Entries taken from a collection:
•••

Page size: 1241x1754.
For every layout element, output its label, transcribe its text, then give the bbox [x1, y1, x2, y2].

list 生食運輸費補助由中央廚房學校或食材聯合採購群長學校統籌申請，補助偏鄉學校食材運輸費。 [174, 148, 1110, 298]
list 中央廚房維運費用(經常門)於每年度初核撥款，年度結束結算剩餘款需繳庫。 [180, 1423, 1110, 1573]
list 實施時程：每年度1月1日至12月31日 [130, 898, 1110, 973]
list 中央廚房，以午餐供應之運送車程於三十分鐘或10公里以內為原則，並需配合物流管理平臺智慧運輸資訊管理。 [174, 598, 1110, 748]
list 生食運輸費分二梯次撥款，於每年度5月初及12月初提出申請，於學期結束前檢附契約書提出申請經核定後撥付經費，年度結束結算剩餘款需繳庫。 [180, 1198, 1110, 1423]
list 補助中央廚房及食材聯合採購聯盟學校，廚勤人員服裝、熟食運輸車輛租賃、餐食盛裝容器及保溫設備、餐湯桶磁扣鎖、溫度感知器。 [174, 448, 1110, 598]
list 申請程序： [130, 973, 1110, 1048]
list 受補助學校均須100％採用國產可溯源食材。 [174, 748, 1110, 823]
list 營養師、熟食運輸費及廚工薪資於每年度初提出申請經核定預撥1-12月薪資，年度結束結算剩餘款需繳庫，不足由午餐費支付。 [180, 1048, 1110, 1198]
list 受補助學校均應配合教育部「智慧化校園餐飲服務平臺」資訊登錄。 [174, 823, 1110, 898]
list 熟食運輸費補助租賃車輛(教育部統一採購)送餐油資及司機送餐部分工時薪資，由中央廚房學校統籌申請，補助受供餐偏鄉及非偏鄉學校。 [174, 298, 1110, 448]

•••

• **BRIEF**
Output every record without changing any wording.

• **YOUR RESPONSE**
Page size: 1241x1754.
For every layout element, output its label, transcribe its text, then give the bbox [x1, y1, x2, y2].

list 生食運輸費補助由中央廚房學校或食材聯合採購群長學校統籌申請，補助偏鄉學校食材運輸費。 [174, 148, 1110, 298]
list 中央廚房維運費用(經常門)於每年度初核撥款，年度結束結算剩餘款需繳庫。 [180, 1423, 1110, 1573]
list 實施時程：每年度1月1日至12月31日 [130, 898, 1110, 973]
list 中央廚房，以午餐供應之運送車程於三十分鐘或10公里以內為原則，並需配合物流管理平臺智慧運輸資訊管理。 [174, 598, 1110, 748]
list 生食運輸費分二梯次撥款，於每年度5月初及12月初提出申請，於學期結束前檢附契約書提出申請經核定後撥付經費，年度結束結算剩餘款需繳庫。 [180, 1198, 1110, 1423]
list 補助中央廚房及食材聯合採購聯盟學校，廚勤人員服裝、熟食運輸車輛租賃、餐食盛裝容器及保溫設備、餐湯桶磁扣鎖、溫度感知器。 [174, 448, 1110, 598]
list 申請程序： [130, 973, 1110, 1048]
list 受補助學校均須100％採用國產可溯源食材。 [174, 748, 1110, 823]
list 營養師、熟食運輸費及廚工薪資於每年度初提出申請經核定預撥1-12月薪資，年度結束結算剩餘款需繳庫，不足由午餐費支付。 [180, 1048, 1110, 1198]
list 受補助學校均應配合教育部「智慧化校園餐飲服務平臺」資訊登錄。 [174, 823, 1110, 898]
list 熟食運輸費補助租賃車輛(教育部統一採購)送餐油資及司機送餐部分工時薪資，由中央廚房學校統籌申請，補助受供餐偏鄉及非偏鄉學校。 [174, 298, 1110, 448]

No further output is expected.